Zimbabwe News

Zimbabwe faces potential HIV prevention setback as international condom funding expires

The international funding for condoms in Zimbabwe is coming to an end in 2025, a development that may reverse the gains made by the country in the fight against the prevention of HIV and AIDS.

Speaking at the second quarter HIV Prevention Partnership Forum organised by Safaids in Harare last week, the National HIV Prevention Coordinator in the Ministry of Health and Child Care Gertrude Ncube, said (via The Sunday News):

There is actually donor fatigue for condom funding, so as a country, we are saying should we risk all the gains made through our condom programming because there is no funding.

We need to look at how best we mobilise even our domestic funding to support condom procurement.
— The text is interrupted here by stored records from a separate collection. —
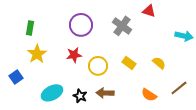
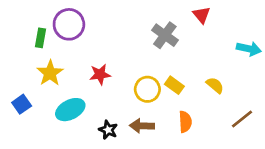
red triangle: (149, 11) -> (201, 15), turned 32
purple circle: (81, 25) -> (69, 24), moved
yellow circle: (98, 66) -> (147, 89), moved
cyan ellipse: (52, 93) -> (70, 110), moved
orange semicircle: (149, 95) -> (185, 122), moved, turned -126

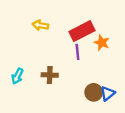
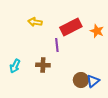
orange star: (102, 43) -> (97, 31), moved
purple line: (77, 52) -> (57, 45), moved

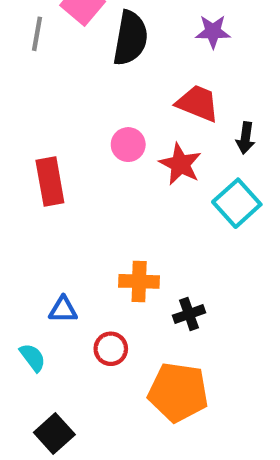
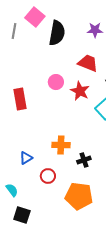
blue triangle: (63, 310) -> (26, 158), turned -32
cyan semicircle: (33, 357) -> (12, 190), moved
black square: (54, 433) -> (22, 215), turned -30

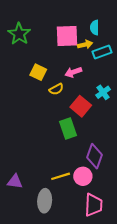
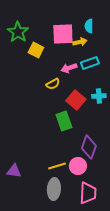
cyan rectangle: (102, 52) -> (90, 63), moved
yellow square: (38, 72) -> (36, 50), moved
cyan cross: (103, 92) -> (99, 96), moved, turned 32
gray ellipse: (45, 201) -> (54, 189), moved

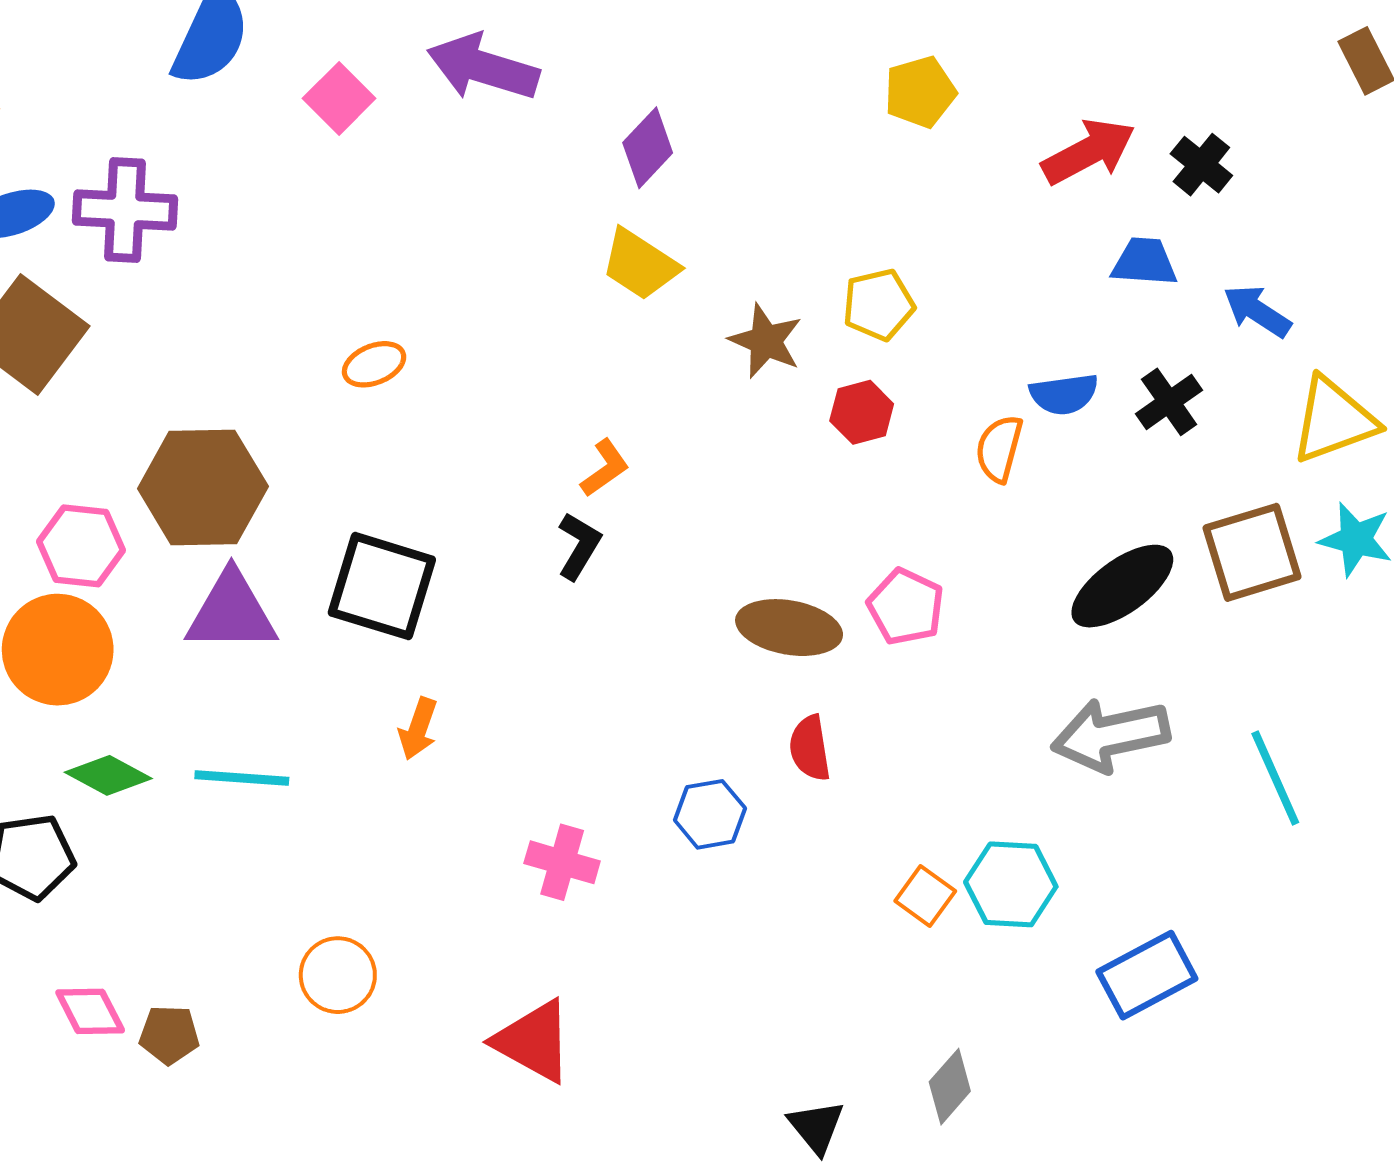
Ncube said that the country has been too dependent on condom support from partners such as PEPFAR through USAID for both the Zimbabwe National Family Planning Council and the public sector. She said:

PEPFAR has already told us that from 2026, there will not be any condom funding.

Deputy Director HIV and STI Programme Dr Tsitsi Apollo said the country has to look for alternative funding sources for programmes such as Public Private Partnerships. She said:

Do we know what will happen from 2027 and beyond after the funding expires considering what is happening globally and the funding being given to countries?

If Zimbabwe gets to that upper-middle income bracket we are less likely to receive external funding because the Global Fund uses a certain allocation formula to fund countries based on their economies.

National Aids Council (NAC) Director Programmes Raymond Yekeye said the AIDS Levy was not enough to meet the council’s requirements. He said:

It’s the whole HIV response program that is at a critical stage on how it is going to be sustained and how it is going to be funded, there is a need to develop a sustainability roadmap for the HIV response.

The levy is probably 25 to 30 percent of our requirements for the HIV response and that is why we are discussing other financing mechanisms such as the National Health Insurance Scheme because the levy on its own will not be able to sustain.

The AIDS Levy is a tax introduced by the government in 1999 to raise funds for the national HIV/AIDS response.

The levy is charged as a 3% tax on all income, including salaries, pensions, and investment earnings.

The funds collected from the AIDS Levy are channelled towards NAC, which is responsible for coordinating Zimbabwe’s multi-sectoral HIV/AIDS programmes and initiatives.